» **Task brief**: Your answer must be the exact lines from the one with "- Start Play" to the end of the data, both included, with no pictures.

[Dataset records]
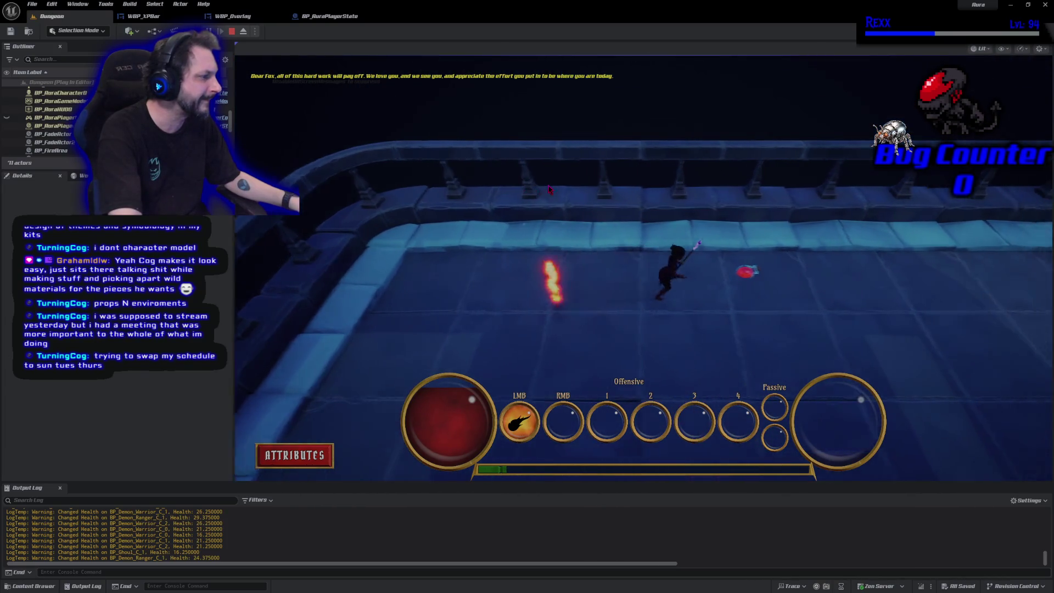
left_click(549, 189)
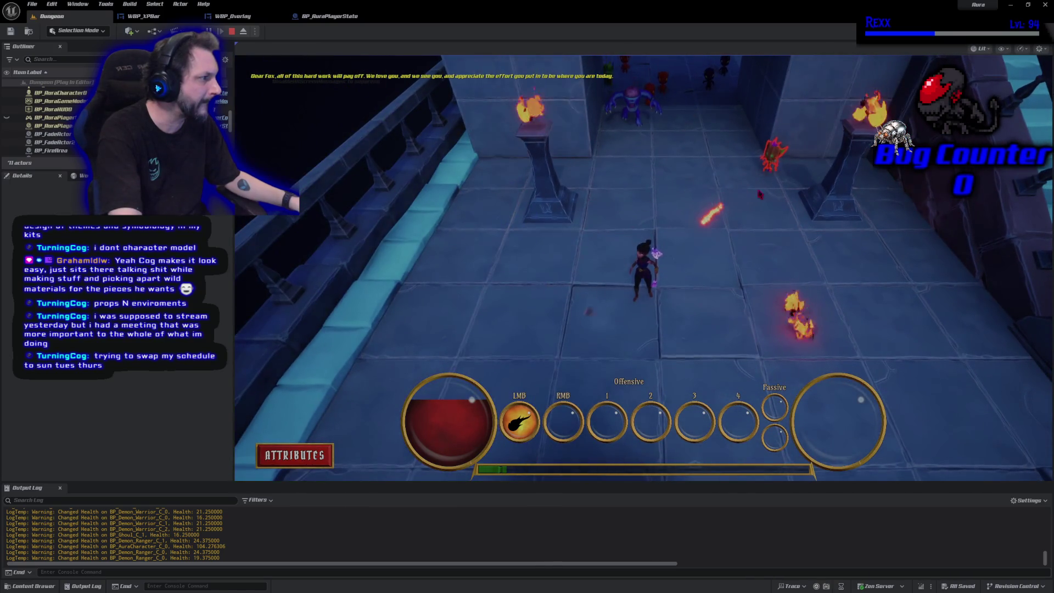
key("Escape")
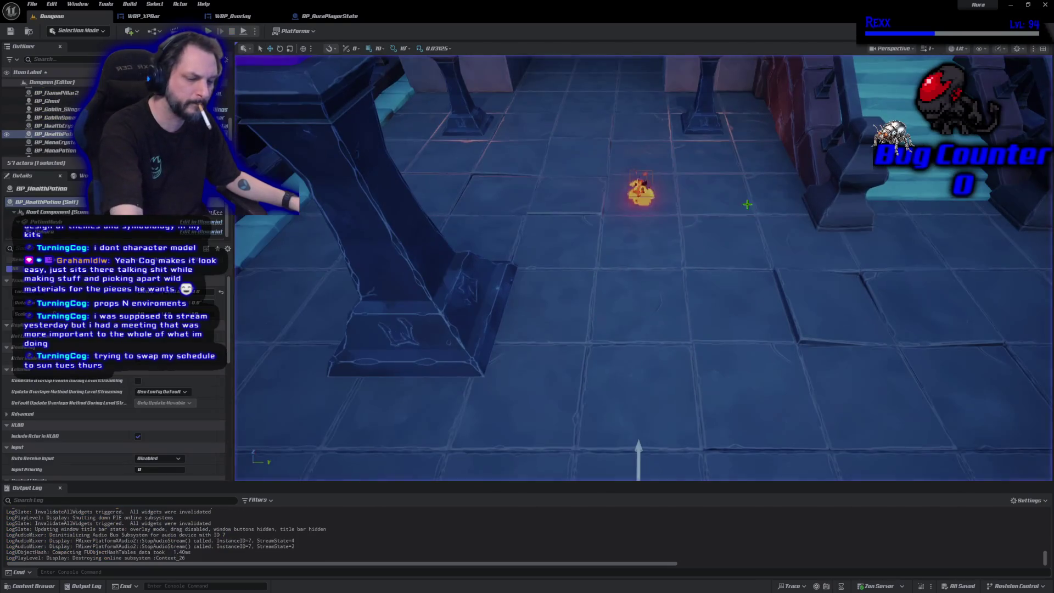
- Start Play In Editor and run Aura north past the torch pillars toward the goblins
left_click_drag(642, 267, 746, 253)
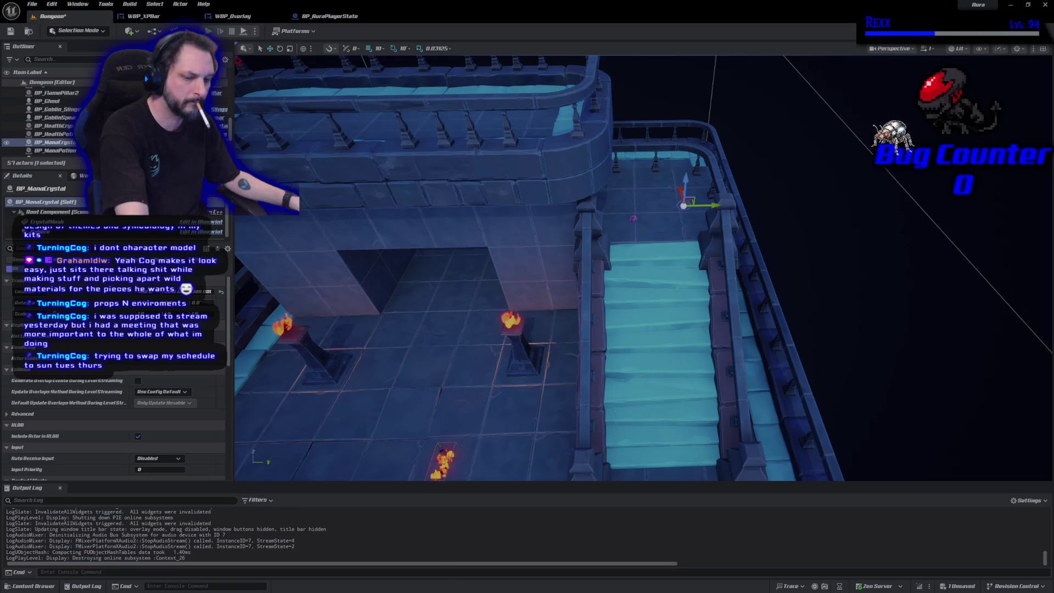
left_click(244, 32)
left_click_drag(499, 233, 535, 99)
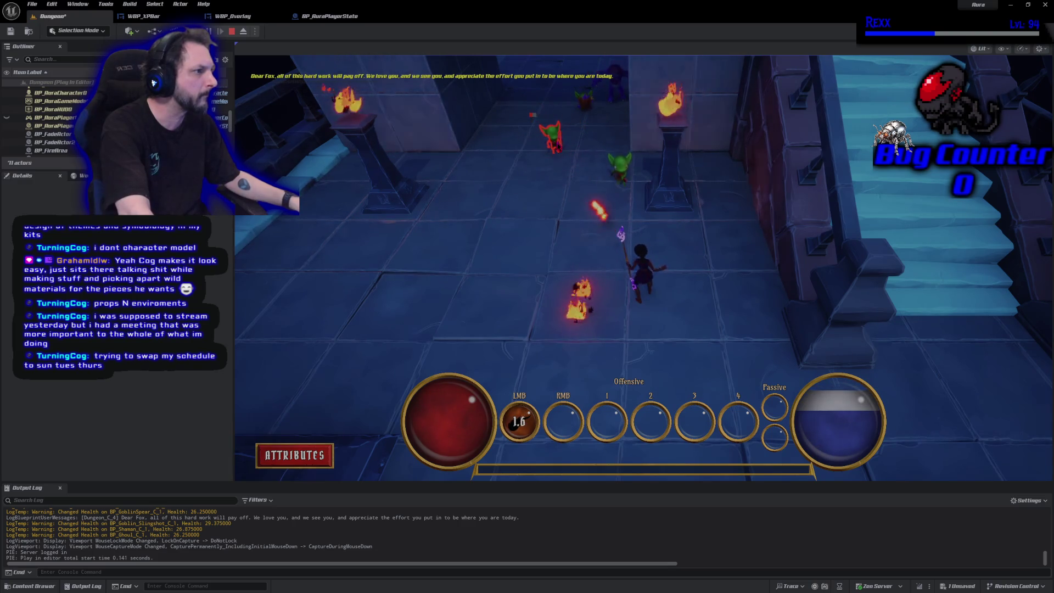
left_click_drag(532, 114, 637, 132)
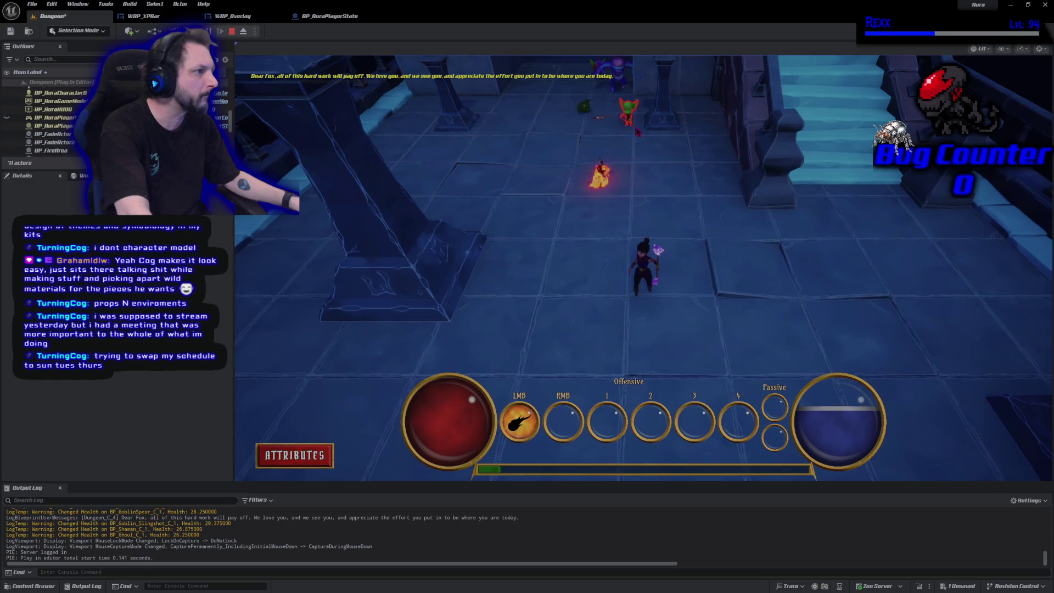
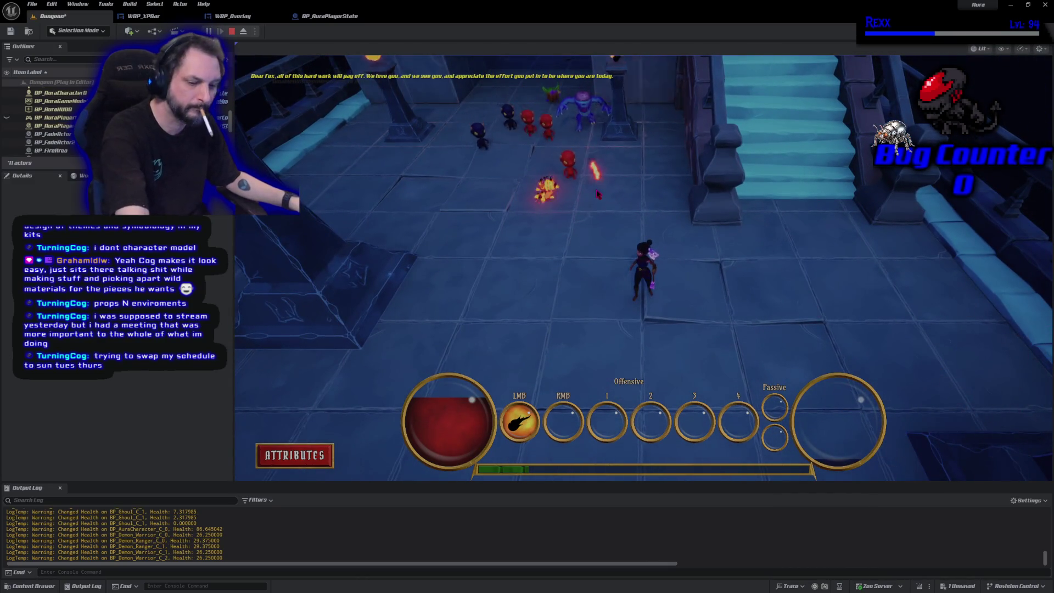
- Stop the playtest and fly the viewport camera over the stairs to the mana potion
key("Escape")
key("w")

» **Solution**:
- Start Play In Editor and run Aura north past the torch pillars toward the goblins
left_click_drag(642, 267, 746, 253)
left_click(244, 32)
left_click_drag(499, 233, 535, 99)
left_click_drag(532, 114, 637, 132)
- Stop the playtest and fly the viewport camera over the stairs to the mana potion
key("Escape")
key("w")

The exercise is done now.